• **Records from a collection**

+ + +

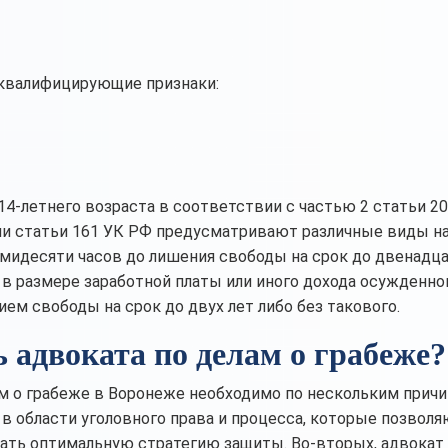
 квалифицирующие признаки:
14-летнего возраста в соответствии с частью 2 статьи 20
ии статьи 161 УК РФ предусматривают различные виды н
ьмидесяти часов до лишения свободы на срок до двенадца
 в размере заработной платы или иного дохода осужденног
нием свободы на срок до двух лет либо без такового.
 адвоката по делам о грабеже?
 о грабеже в Воронеже необходимо по нескольким причи
в области уголовного права и процесса, которые позволя
тать оптимальную стратегию защиты. Во-вторых, адвокат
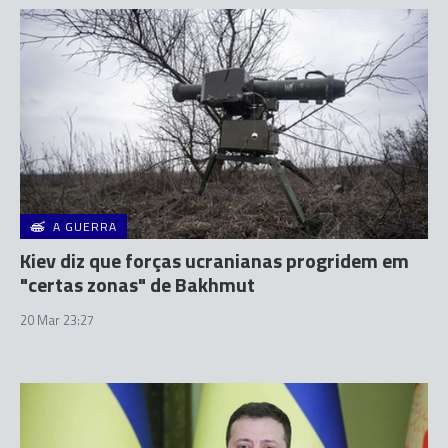
A GUERRA
Kiev diz que forças ucranianas progridem em
"certas zonas" de Bakhmut
20 Mar 23:27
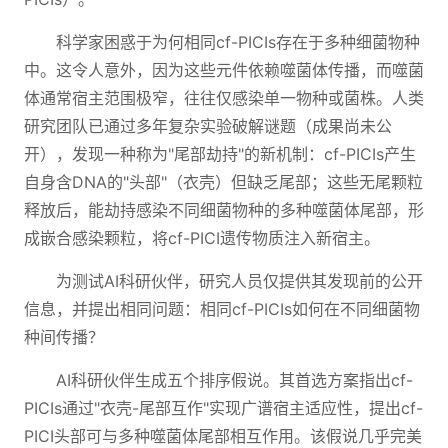
科学家困惑于为何相同cf-PICIs存在于多种细菌物种
中。这令人意外，因为这些元件依赖噬菌体传播，而噬菌
体通常宿主范围极窄，往往仅感染单一物种或菌株。人类
研究团队已通过多年复杂实验破解谜题（成果尚未公
开），发现一种称为"尾部劫持"的新机制：cf-PICIs产生
自身含DNA的"头部"（衣壳）但缺乏尾部；这些无尾颗粒
释放后，能劫持感染不同细菌物种的多种噬菌体尾部，形
成嵌合感染颗粒，将cf-PICI遗传物质注入新宿主。
为测试AI科研伙伴，研究人员仅提供其发现前的公开
信息，并提出相同问题：相同cf-PICIs如何在不同细菌物
种间传播？
AI科研伙伴生成五个排序假说。其首选方案指出cf-
PICIs通过"衣壳-尾部互作"实现广谱宿主适应性，提出cf-
PICI头部可与多种噬菌体尾部相互作用。该假说几乎完美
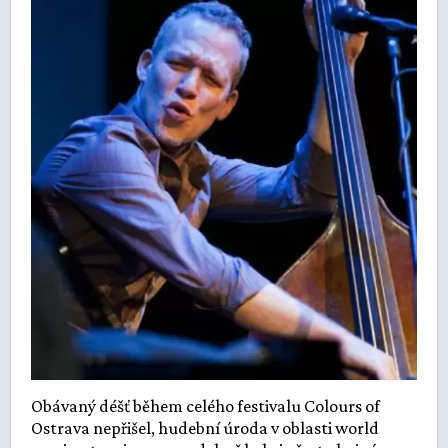
Obávaný déšť během celého festivalu Colours of
Ostrava nepřišel, hudební úroda v oblasti world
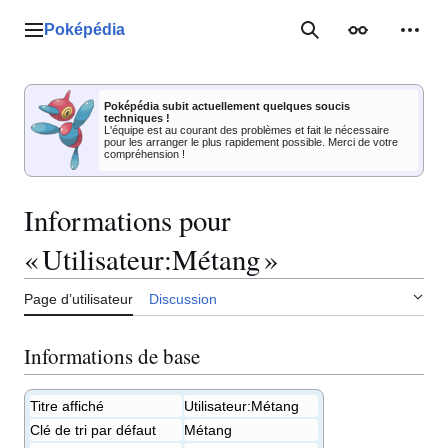
Aller
au
Poképédia
Menu principal
Rechercher
Apparence
Outil
contenu
Poképédia subit actuellement quelques soucis
techniques !
L'équipe est au courant des problèmes et fait le nécessaire
pour les arranger le plus rapidement possible. Merci de votre
compréhension !
Informations pour
« Utilisateur:Métang »
Page d’utilisateur
Discussion
Informations de base
Titre affiché
Utilisateur:Métang
Clé de tri par défaut
Métang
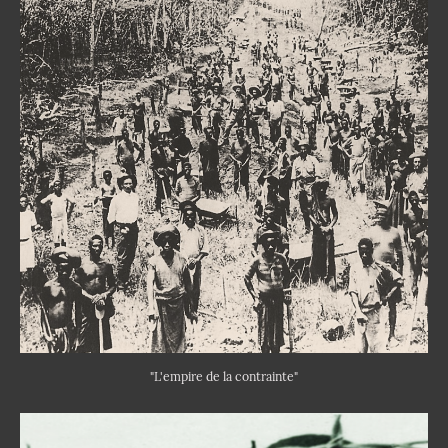
"L'empire de la contrainte"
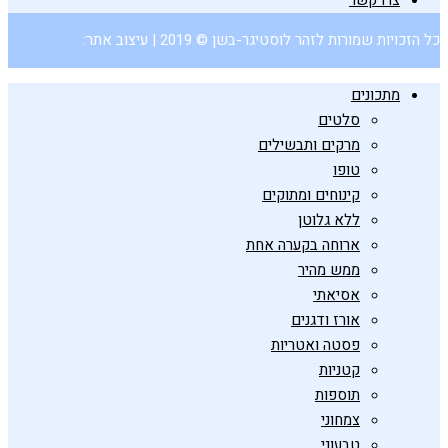
כל הזכויות שמורות לזהר לוסטיגר-בשן © 2019 | עיצוב אתר:
מתכונים
סלטים
מרקים ותבשילים
טופו
קינוחים ומתוקים
ללא גלוטן
ארוחה בקערה אחת
ממש מהיר
אסיאתי
אורז ודגנים
פסטה ואטריות
קטניות
תוספות
צמחוני
טבעוני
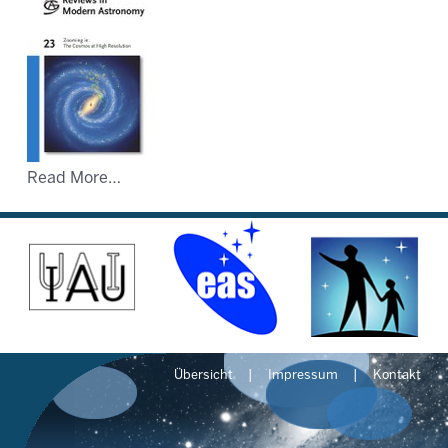
Read More…
Übersicht
Impressum
Kontakt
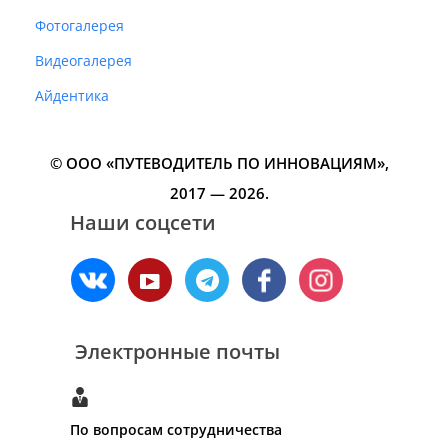
Фотогалерея
Видеогалерея
Айдентика
© ООО «ПУТЕВОДИТЕЛЬ ПО ИННОВАЦИЯМ»‎,
2017 — 2026.
Наши соцсети
Электронные почты
По вопросам сотрудничества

+ + +

• **To-do item**
Write out all the entries word for word, but drop the pictures.

• **Response to the exercise**
 квалифицирующие признаки:
14-летнего возраста в соответствии с частью 2 статьи 20
ии статьи 161 УК РФ предусматривают различные виды н
ьмидесяти часов до лишения свободы на срок до двенадца
 в размере заработной платы или иного дохода осужденног
нием свободы на срок до двух лет либо без такового.
 адвоката по делам о грабеже?
 о грабеже в Воронеже необходимо по нескольким причи
в области уголовного права и процесса, которые позволя
тать оптимальную стратегию защиты. Во-вторых, адвокат
A GUERRA
Kiev diz que forças ucranianas progridem em
"certas zonas" de Bakhmut
20 Mar 23:27
科学家困惑于为何相同cf-PICIs存在于多种细菌物种
中。这令人意外，因为这些元件依赖噬菌体传播，而噬菌
体通常宿主范围极窄，往往仅感染单一物种或菌株。人类
研究团队已通过多年复杂实验破解谜题（成果尚未公
开），发现一种称为"尾部劫持"的新机制：cf-PICIs产生
自身含DNA的"头部"（衣壳）但缺乏尾部；这些无尾颗粒
释放后，能劫持感染不同细菌物种的多种噬菌体尾部，形
成嵌合感染颗粒，将cf-PICI遗传物质注入新宿主。
为测试AI科研伙伴，研究人员仅提供其发现前的公开
信息，并提出相同问题：相同cf-PICIs如何在不同细菌物
种间传播？
AI科研伙伴生成五个排序假说。其首选方案指出cf-
PICIs通过"衣壳-尾部互作"实现广谱宿主适应性，提出cf-
PICI头部可与多种噬菌体尾部相互作用。该假说几乎完美
Obávaný déšť během celého festivalu Colours of
Ostrava nepřišel, hudební úroda v oblasti world
Aller
au
Poképédia
Menu principal
Rechercher
Apparence
Outil
contenu
Poképédia subit actuellement quelques soucis
techniques !
L'équipe est au courant des problèmes et fait le nécessaire
pour les arranger le plus rapidement possible. Merci de votre
compréhension !
Informations pour
« Utilisateur:Métang »
Page d’utilisateur
Discussion
Informations de base
Titre affiché
Utilisateur:Métang
Clé de tri par défaut
Métang
"L'empire de la contrainte"
כל הזכויות שמורות לזהר לוסטיגר-בשן © 2019 | עיצוב אתר:
מתכונים
סלטים
מרקים ותבשילים
טופו
קינוחים ומתוקים
ללא גלוטן
ארוחה בקערה אחת
ממש מהיר
אסיאתי
אורז ודגנים
פסטה ואטריות
קטניות
תוספות
צמחוני
טבעוני
Read More…
Übersicht
Impressum
Kontakt
Фотогалерея
Видеогалерея
Айдентика
© ООО «ПУТЕВОДИТЕЛЬ ПО ИННОВАЦИЯМ»‎,
2017 — 2026.
Наши соцсети
Электронные почты
По вопросам сотрудничества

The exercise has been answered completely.